Net-Zero: A Comparative Study on Neural Network Design for Climate-Economic PDEs Under Uncertainty
Carlos Rodriguez-Pardo, Louis Daumas, Leonardo Chiani, Massimo Tavoni
TL;DR
The paper tackles solving high-dimensional, uncertainty-robust climate-economic PDEs by benchmarking a range of neural network architectures against a finite-difference ground truth. It adopts a two-network adversarial framework where a value network $\mathcal{V}_\theta$ and a policy network $\mathcal{P}_\phi$ together approximate the Hamilton-Jacobi-Bellman equation derived from a continuous-time stochastic climate-economy with multiple mitigation pathways.

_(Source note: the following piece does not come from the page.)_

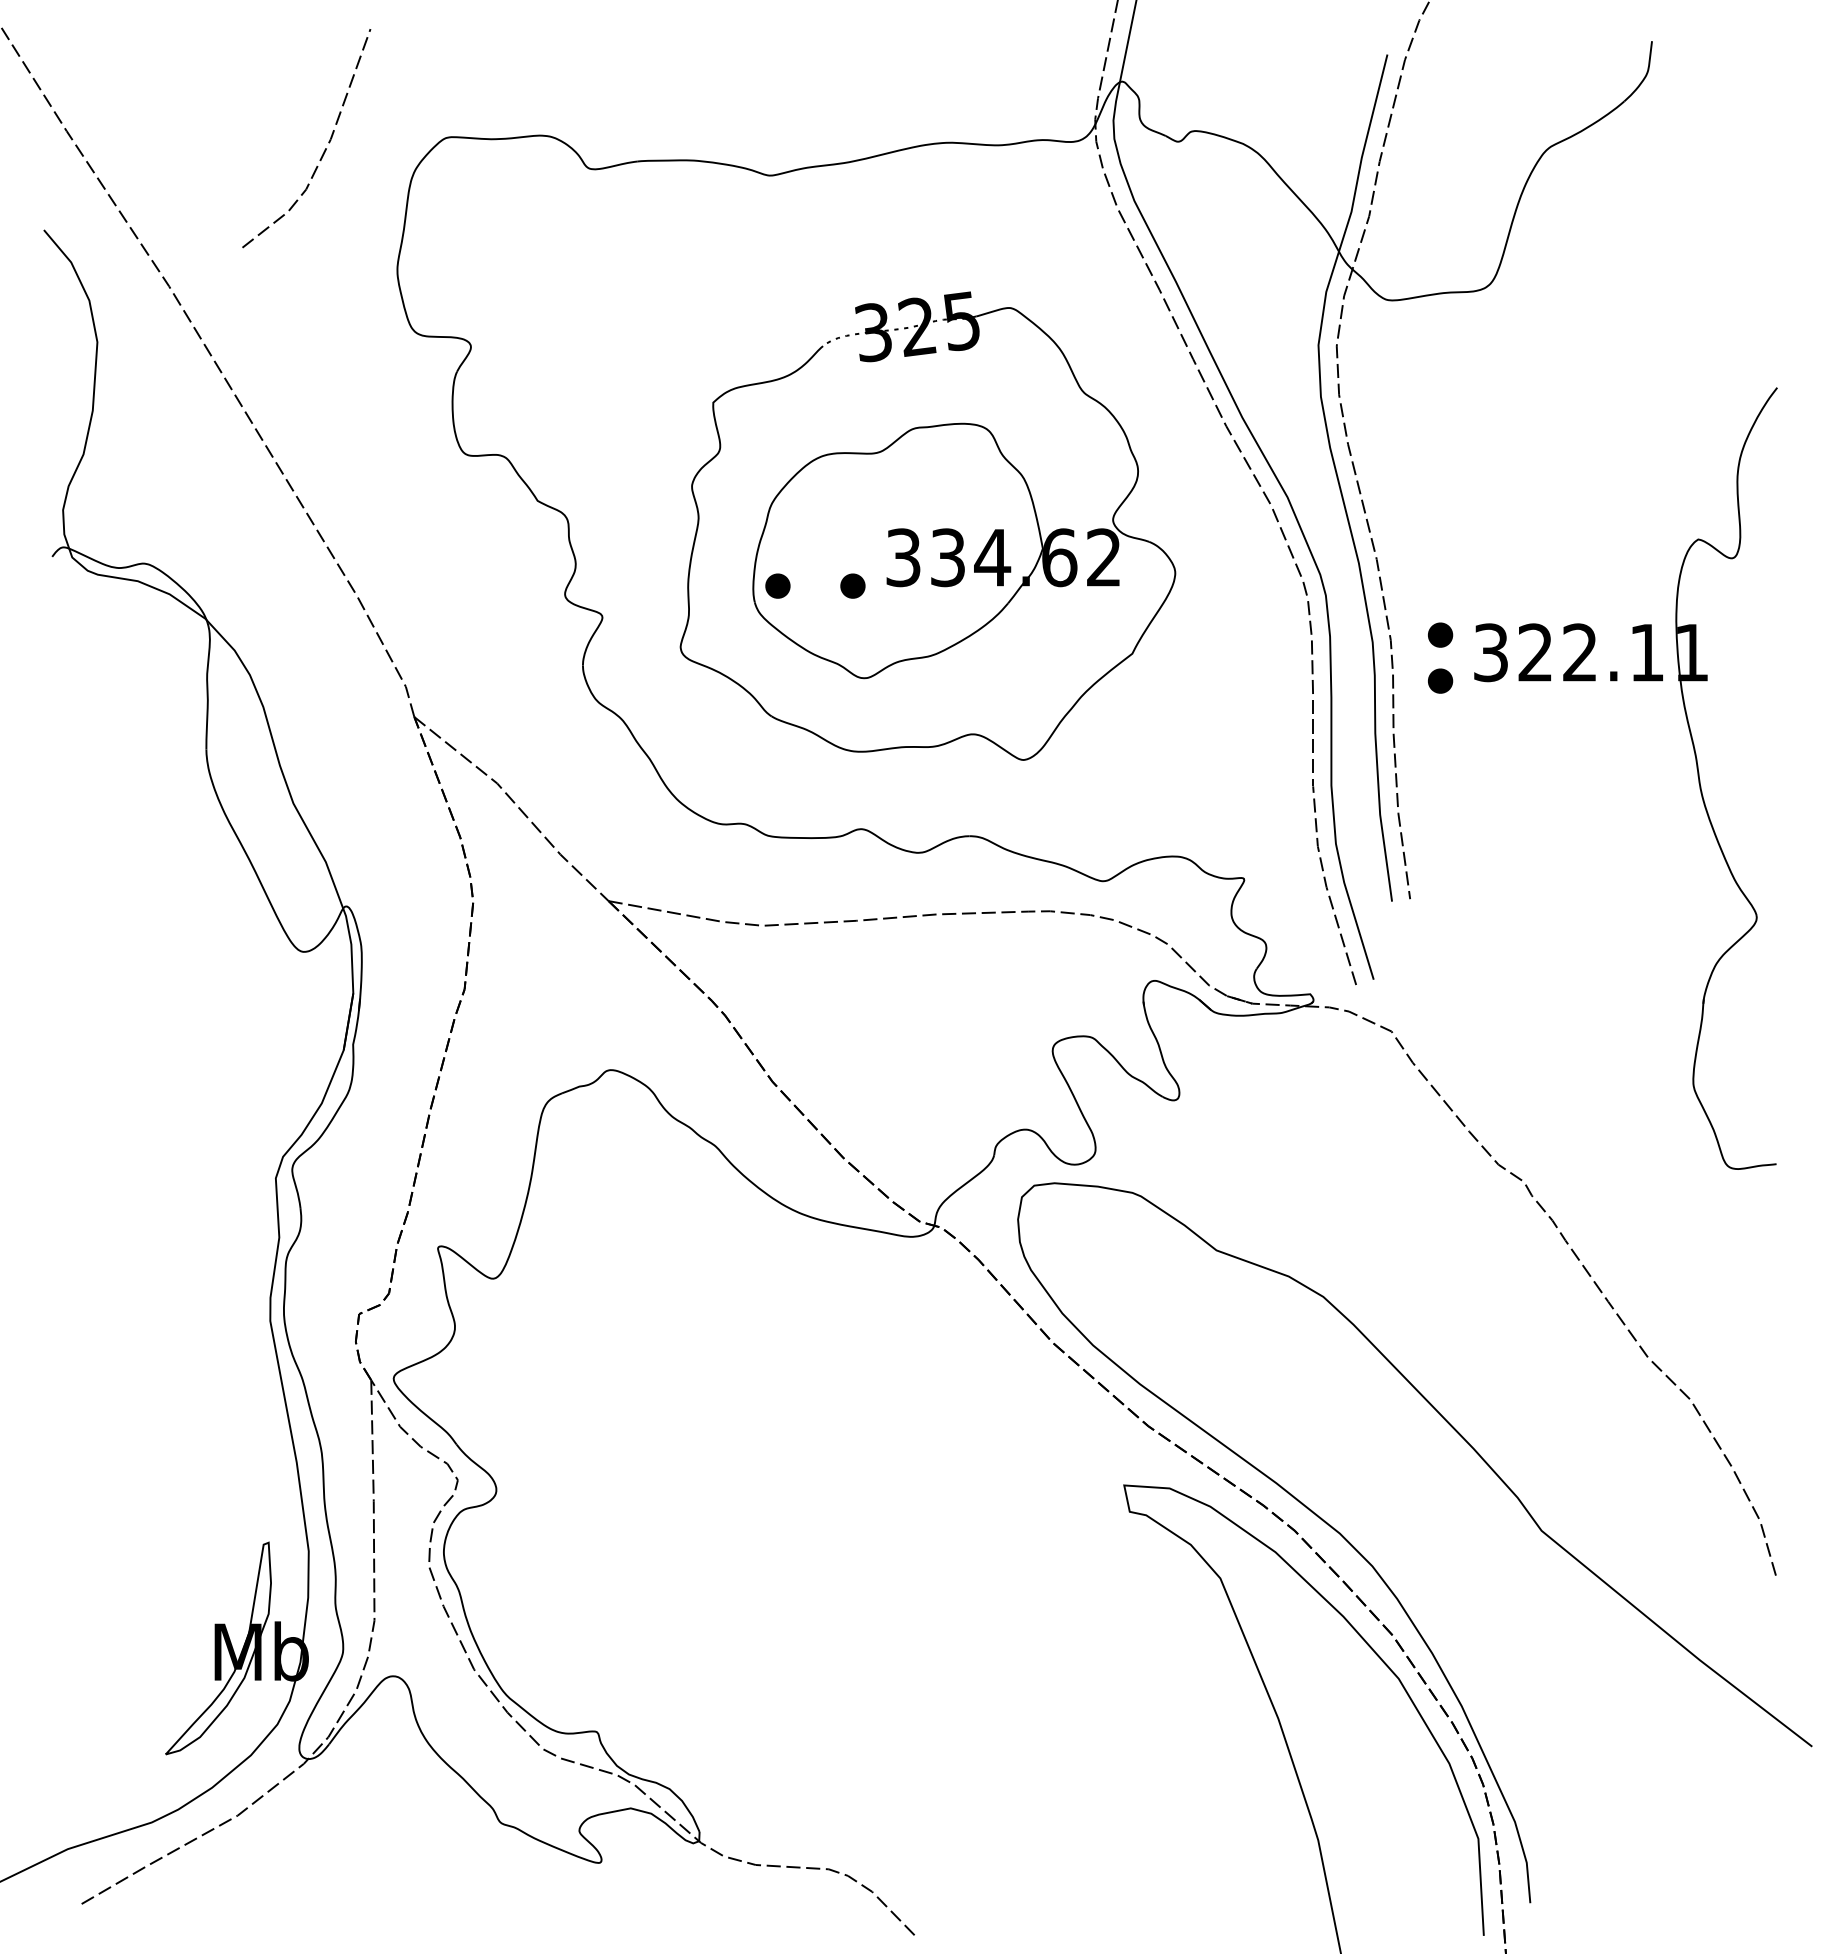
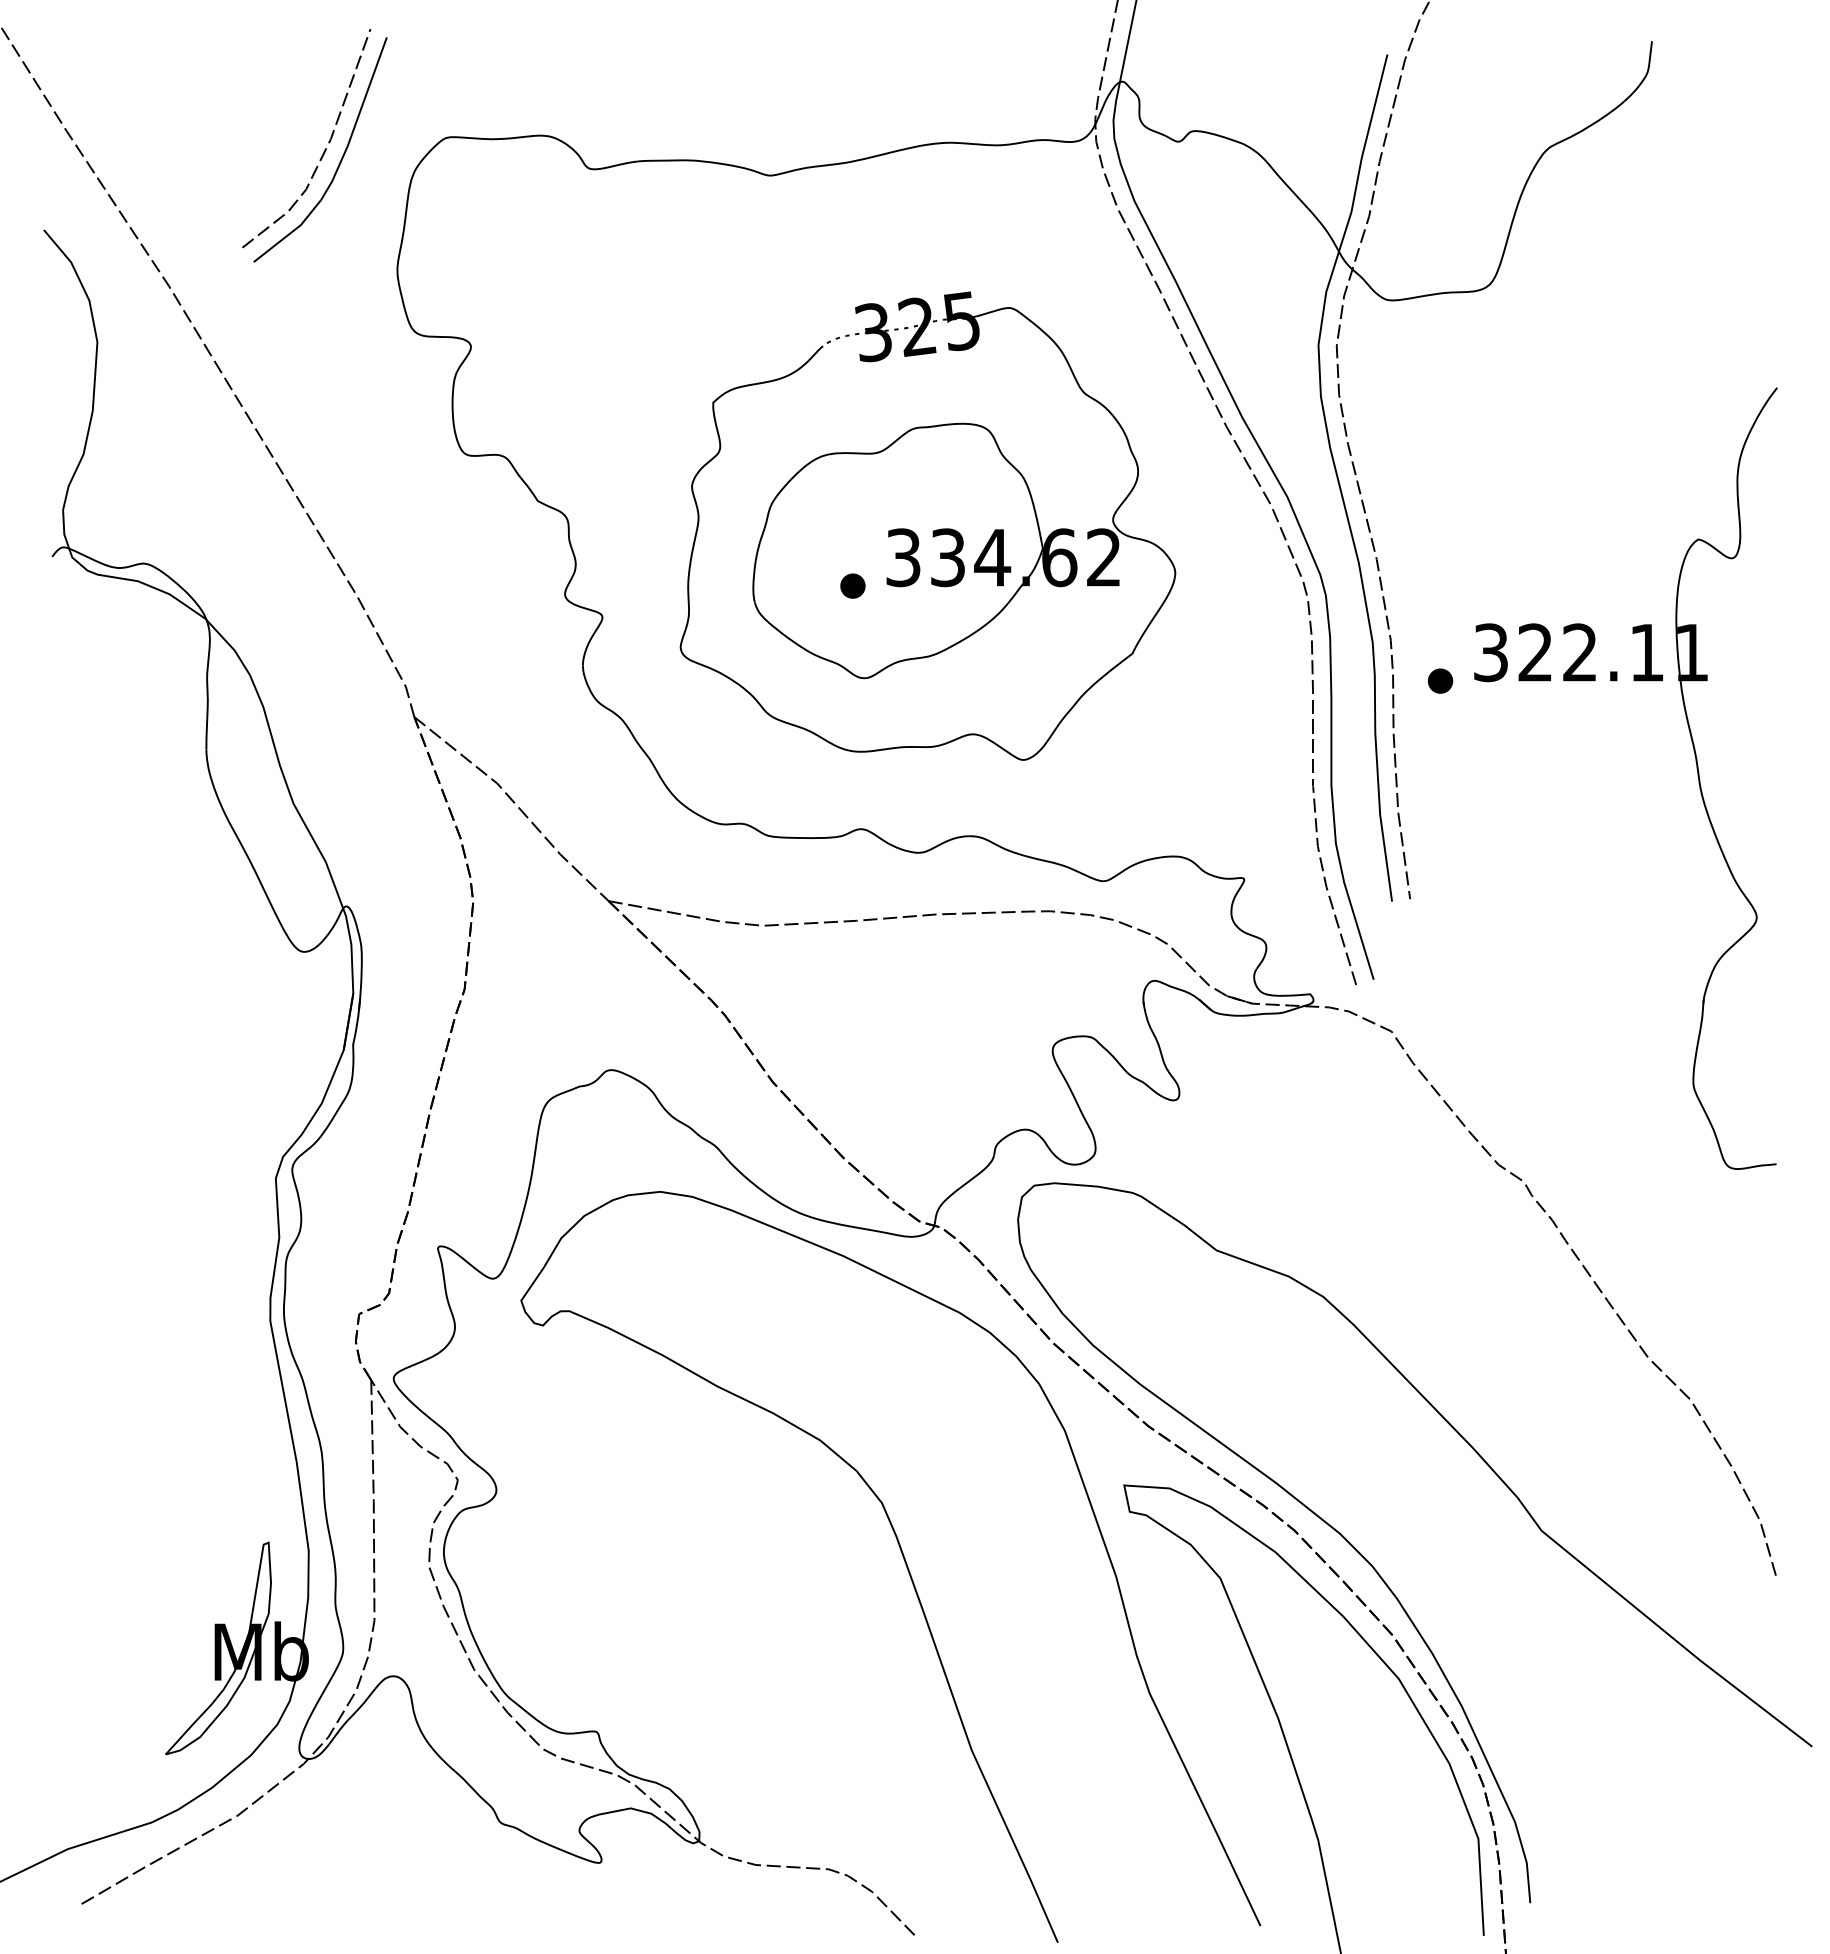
curve at (340, 159): none -> present
part at (777, 585): present -> none
part at (1440, 634): present -> none
curve at (904, 1562): none -> present
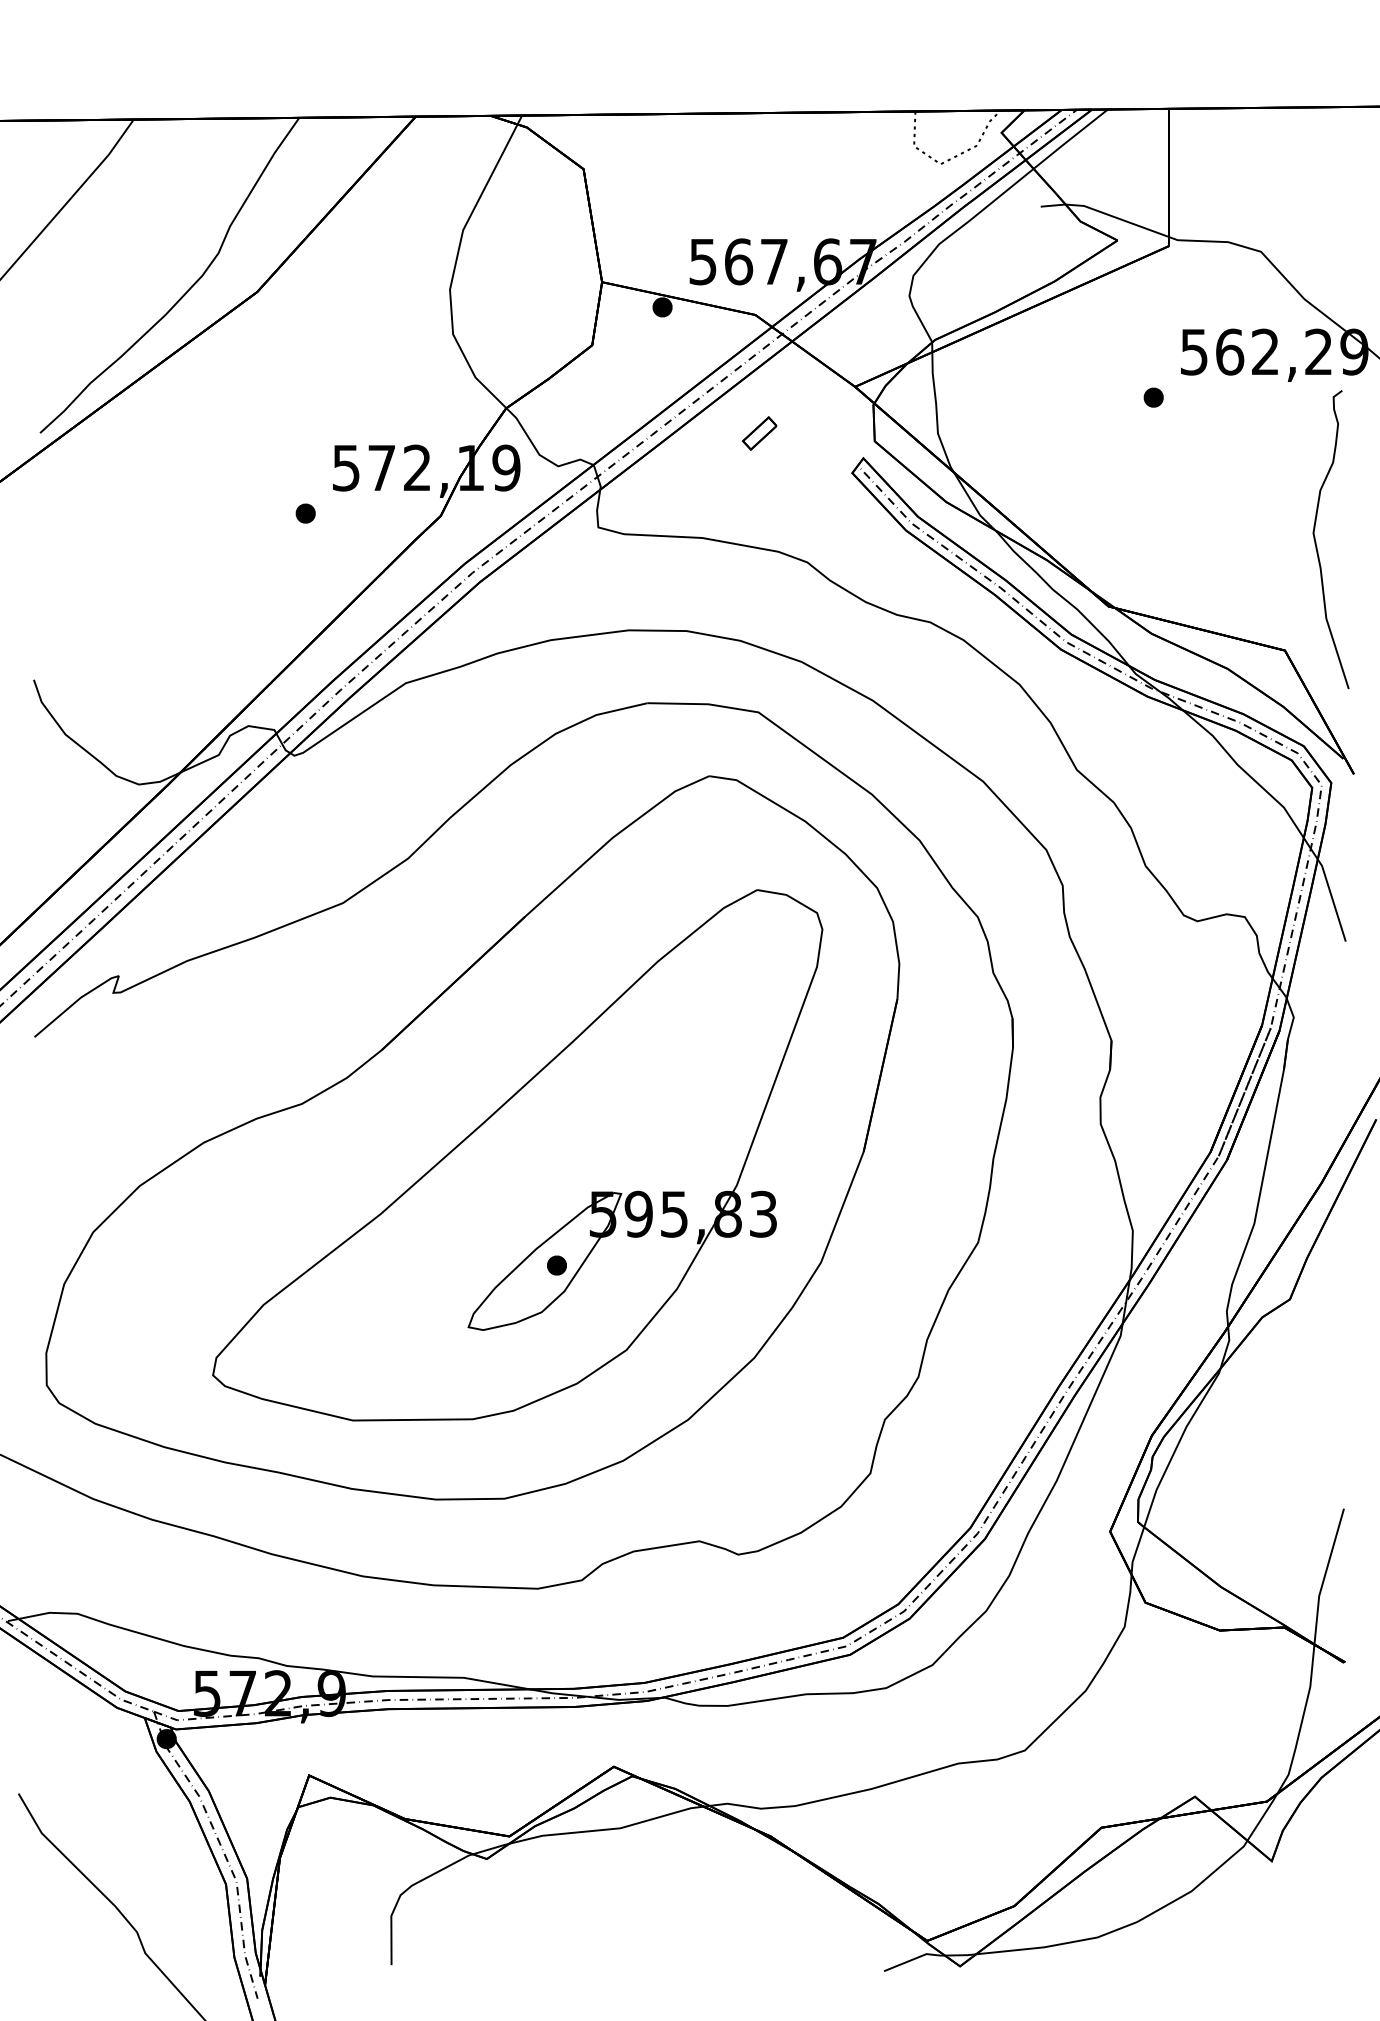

Through rigorous FD-based ground truth on a $60^3$ grid, the study finds that simple MLP-based architectures often yield the best trade-off between accuracy and training efficiency, while certain advanced architectures (e.g., SIREN, self-attention) may underperform for this problem. The results provide practical guidance for scalable neural PDE solvers in climate policy analysis, highlighting that architecture choice—particularly for the value function—significantly affects performance, and suggesting that different architectures for value and policy can be advantageous. These insights enable more efficient and nuanced policy analyses under uncertainty and technology transitions.
Abstract
Climate-economic modeling under uncertainty presents significant computational challenges that may limit policymakers' ability to address climate change effectively. This paper explores neural network-based approaches for solving high-dimensional optimal control problems arising from models that incorporate ambiguity aversion in climate mitigation decisions. We develop a continuous-time endogenous-growth economic model that accounts for multiple mitigation pathways, including emission-free capital and carbon intensity reductions. Given the inherent complexity and high dimensionality of these models, traditional numerical methods become computationally intractable. We benchmark several neural network architectures against finite-difference generated solutions, evaluating their ability to capture the dynamic interactions between uncertainty, technology transitions, and optimal climate policy. Our findings demonstrate that appropriate neural architecture selection significantly impacts both solution accuracy and computational efficiency when modeling climate-economic systems under uncertainty. These methodological advances enable more sophisticated modeling of climate policy decisions, allowing for better representation of technology transitions and uncertainty-critical elements for developing effective mitigation strategies in the face of climate change.